BEGIN DATASET
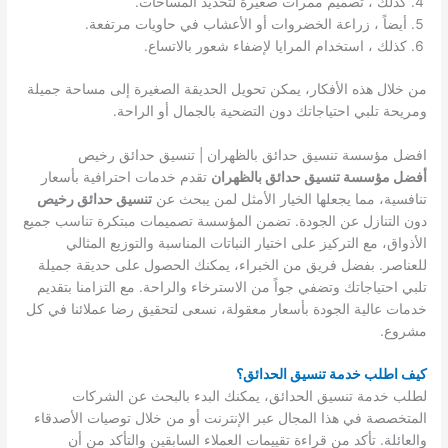
كذلك ، تصميم ممرات صغيرة لتحديد المساحات.
أيضاً ، زراعة الخضروات أو الأعشاب في حاويات مرتفعة.
كذلك ، استخدام المرايا لإضفاء شعور بالاتساع.
من خلال هذه الأفكار، يمكن تحويل الحديقة الصغيرة إلى مساحة جميلة
ومريحة تلبي احتياجاتك دون التضحية بالجمال أو الراحة.
افضل مؤسسة تنسيق حدائق بالظهران | تنسيق حدائق رخيص
أفضل مؤسسة تنسيق حدائق بالظهران
تقدم خدمات احترافية بأسعار
تنافسية، مما يجعلها الخيار الأمثل لمن يبحث عن
تنسيق حدائق رخيص
دون التنازل عن الجودة. تضمن المؤسسة تصميمات مبتكرة تناسب جميع
الأذواق، مع التركيز على اختيار النباتات المناسبة والتوزيع المثالي
للعناصر. بفضل فريق من الخبراء، يمكنك الحصول على حديقة جميلة
تلبي احتياجاتك وتضفي جواً من الاسترخاء والراحة. مع التزامنا بتقديم
خدمات عالية الجودة بأسعار معقولة، نسعى لتحقيق رضا عملائنا في كل
مشروع.
كيف اطلب خدمة تنسيق الحدائق؟
لطلب خدمة تنسيق الحدائق، يمكنك البدء بالبحث عن الشركات
المتخصصة في هذا المجال عبر الإنترنت أو من خلال توصيات الأصدقاء
والعائلة. تأكد من قراءة تقييمات العملاء السابقين والتأكد من أن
END DATASET
## WHAT IS BEING ASKED
Retype each entry exactly. No pictures.

## OUTPUT FOR THIS EXERCISE
كذلك ، تصميم ممرات صغيرة لتحديد المساحات.
أيضاً ، زراعة الخضروات أو الأعشاب في حاويات مرتفعة.
كذلك ، استخدام المرايا لإضفاء شعور بالاتساع.
من خلال هذه الأفكار، يمكن تحويل الحديقة الصغيرة إلى مساحة جميلة
ومريحة تلبي احتياجاتك دون التضحية بالجمال أو الراحة.
افضل مؤسسة تنسيق حدائق بالظهران | تنسيق حدائق رخيص
أفضل مؤسسة تنسيق حدائق بالظهران
تقدم خدمات احترافية بأسعار
تنافسية، مما يجعلها الخيار الأمثل لمن يبحث عن
تنسيق حدائق رخيص
دون التنازل عن الجودة. تضمن المؤسسة تصميمات مبتكرة تناسب جميع
الأذواق، مع التركيز على اختيار النباتات المناسبة والتوزيع المثالي
للعناصر. بفضل فريق من الخبراء، يمكنك الحصول على حديقة جميلة
تلبي احتياجاتك وتضفي جواً من الاسترخاء والراحة. مع التزامنا بتقديم
خدمات عالية الجودة بأسعار معقولة، نسعى لتحقيق رضا عملائنا في كل
مشروع.
كيف اطلب خدمة تنسيق الحدائق؟
لطلب خدمة تنسيق الحدائق، يمكنك البدء بالبحث عن الشركات
المتخصصة في هذا المجال عبر الإنترنت أو من خلال توصيات الأصدقاء
والعائلة. تأكد من قراءة تقييمات العملاء السابقين والتأكد من أن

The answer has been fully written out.